Così come crede Hölderlin, la finita individualità dell’essere umano, spezzata, frammentata, sofferente, perversa e malvagia, può essa sola realizzare l’unificazione con l’Infinito-Natura: ma lo può soltanto per un battito; facendosi da parte, esponendosi all’annientamento, per trarre da esso una bellezza unica, fragile, dolorosa e transeunte. Come Empedocle e ogni altro eroe tragico compiono il proprio destino nel trapassare, evocando il Bene e il Bello dal disfacimento, così la Morte e la Fanciulla, Hades e Afrodite, Νεῖκος e Φιλότης, trovano pace unità pienezza nel reciproco annientamento. Anche se per un solo battito.
Uno scheletro. Un giovane corpo nudo e insanguinato. Tutt’intorno, come corona, mazzi di fresco lillà.
Il Male si disperde solamente accogliendolo.

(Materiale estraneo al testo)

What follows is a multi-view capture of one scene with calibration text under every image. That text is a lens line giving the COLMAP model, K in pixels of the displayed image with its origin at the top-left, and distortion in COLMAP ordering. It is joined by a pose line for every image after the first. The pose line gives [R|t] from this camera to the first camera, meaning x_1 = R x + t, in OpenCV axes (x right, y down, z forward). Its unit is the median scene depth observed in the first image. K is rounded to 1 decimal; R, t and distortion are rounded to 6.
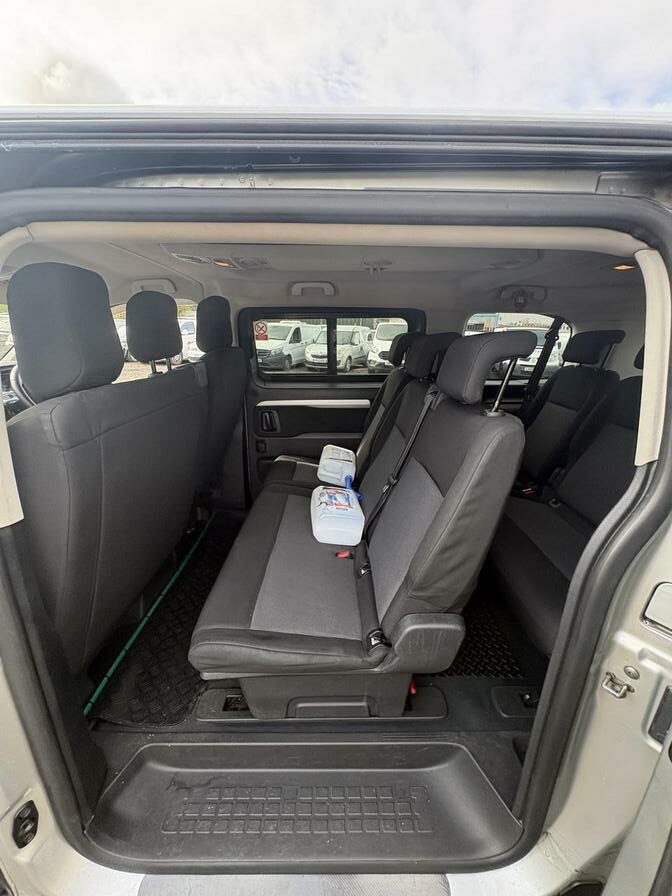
lens RADIAL K [[361.8, 0, 333.0], [0, 361.8, 447.5], [0, 0, 1]] dist [0.000585, 0.000482]
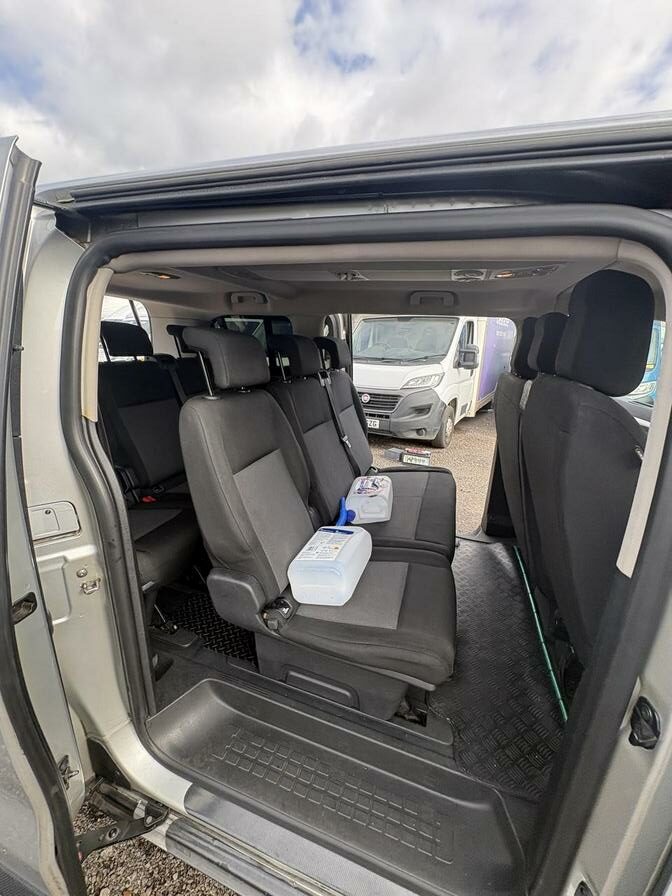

[1] Ultimo allucinato e sinistro bagliore dello spirito romantico teutonico.
[2] Per restare in terra tedesca – e forse non si tratta di un caso – basti pensare alla raccolta di fiabe dei fratelli Grimm, piuttosto cupe e violente, per quanto rimaneggiate rispetto alla tradizione orale.
[3] Particolare che stranamente sembra anticipare il finale dell’ultimo Nosferatu.
[4] Da questo punto di vista Das Cabinet des Dr. Caligari di Robert Wiene rappresenta il più compiuto – e forse l’unico – esempio di cinema espressionista tedesco.
[5] Le riprese esterne sono quelle del castello di Orava, in Slovacchia.
[6] Che probabilmente simboleggia il lupo mannaro di cui l’oste parla a Hutter.
[7] Il che è reso perfettamente dal film di Eggers, che riporta l’aspetto del Vampiro a quello del folclore originario: un corpo morto innaturalmente risvegliato.